---------- Estratto del documento ----------
Lgbt e quella Q che chiede rispetto, dialogo a distanza sui queer con Salvatore Veca

Nel corso delle mie conversazioni epistolari con il compianto filosofo Salvatore Veca, dinanzi all’aggiunta, sempre più frequente, all’acronimo LGBT della lettera Q (queer, vale a dire eccentrico, bizzarro) e allo sviluppo, ad esempio, di una teologia queer (il Dio queer come un Dio trascendente che infrange gli schemi) e, più in generale, di studi queer, da medico mi ponevo la questione dei limiti delle definizioni e delle “etichette”, non di rado vissute come un rifugio identitario.
---------- Materiale di studio ----------
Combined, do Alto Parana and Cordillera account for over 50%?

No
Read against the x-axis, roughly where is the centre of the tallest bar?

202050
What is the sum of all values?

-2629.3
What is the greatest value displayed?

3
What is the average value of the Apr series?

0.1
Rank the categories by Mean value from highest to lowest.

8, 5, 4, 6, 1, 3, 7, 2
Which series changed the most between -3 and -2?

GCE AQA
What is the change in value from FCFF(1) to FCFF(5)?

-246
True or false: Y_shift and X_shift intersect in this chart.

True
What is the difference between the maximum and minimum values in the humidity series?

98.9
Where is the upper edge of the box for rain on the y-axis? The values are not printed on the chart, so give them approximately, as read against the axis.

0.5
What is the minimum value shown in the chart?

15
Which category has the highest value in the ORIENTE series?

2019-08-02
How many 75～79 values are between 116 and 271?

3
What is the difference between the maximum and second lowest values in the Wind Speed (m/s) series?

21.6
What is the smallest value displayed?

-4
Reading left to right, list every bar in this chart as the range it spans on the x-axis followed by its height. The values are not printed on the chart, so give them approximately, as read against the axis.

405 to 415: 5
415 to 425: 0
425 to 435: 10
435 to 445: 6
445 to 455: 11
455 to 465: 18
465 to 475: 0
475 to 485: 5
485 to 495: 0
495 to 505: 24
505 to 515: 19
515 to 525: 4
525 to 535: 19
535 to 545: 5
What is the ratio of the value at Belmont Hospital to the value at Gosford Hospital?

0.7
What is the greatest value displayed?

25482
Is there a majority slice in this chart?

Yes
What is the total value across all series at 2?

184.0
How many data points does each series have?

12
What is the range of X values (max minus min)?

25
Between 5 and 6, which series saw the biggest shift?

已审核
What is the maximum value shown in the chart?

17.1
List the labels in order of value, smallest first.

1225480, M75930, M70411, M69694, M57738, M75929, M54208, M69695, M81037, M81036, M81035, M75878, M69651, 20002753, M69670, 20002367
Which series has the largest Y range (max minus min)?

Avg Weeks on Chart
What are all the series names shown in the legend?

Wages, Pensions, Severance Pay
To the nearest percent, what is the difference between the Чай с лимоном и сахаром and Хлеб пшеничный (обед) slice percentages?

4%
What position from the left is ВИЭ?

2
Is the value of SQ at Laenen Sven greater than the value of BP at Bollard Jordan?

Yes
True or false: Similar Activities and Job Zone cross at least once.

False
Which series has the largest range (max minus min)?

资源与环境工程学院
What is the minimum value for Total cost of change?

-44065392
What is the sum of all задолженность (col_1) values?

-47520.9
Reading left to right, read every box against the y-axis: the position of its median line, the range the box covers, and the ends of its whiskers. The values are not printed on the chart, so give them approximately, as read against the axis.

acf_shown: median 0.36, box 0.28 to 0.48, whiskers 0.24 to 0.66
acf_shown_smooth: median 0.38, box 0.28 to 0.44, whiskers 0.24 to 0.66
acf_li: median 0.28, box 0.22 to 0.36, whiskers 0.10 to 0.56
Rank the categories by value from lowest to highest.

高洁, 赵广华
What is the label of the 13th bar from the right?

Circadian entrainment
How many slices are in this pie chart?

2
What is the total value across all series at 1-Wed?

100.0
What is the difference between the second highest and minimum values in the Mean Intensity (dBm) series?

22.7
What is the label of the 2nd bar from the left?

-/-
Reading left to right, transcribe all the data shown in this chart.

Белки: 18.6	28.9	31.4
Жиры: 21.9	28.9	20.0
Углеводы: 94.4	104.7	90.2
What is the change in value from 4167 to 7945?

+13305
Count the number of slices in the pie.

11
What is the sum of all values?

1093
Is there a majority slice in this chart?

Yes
----------
Trascrivi il passo del testo sul dialogo con Salvatore Veca compreso tra "Nel corso delle" e "un rifugio identitario.", estremi inclusi.

Soluzione dell'esercizio |
Nel corso delle mie conversazioni epistolari con il compianto filosofo Salvatore Veca, dinanzi all’aggiunta, sempre più frequente, all’acronimo LGBT della lettera Q (queer, vale a dire eccentrico, bizzarro) e allo sviluppo, ad esempio, di una teologia queer (il Dio queer come un Dio trascendente che infrange gli schemi) e, più in generale, di studi queer, da medico mi ponevo la questione dei limiti delle definizioni e delle “etichette”, non di rado vissute come un rifugio identitario.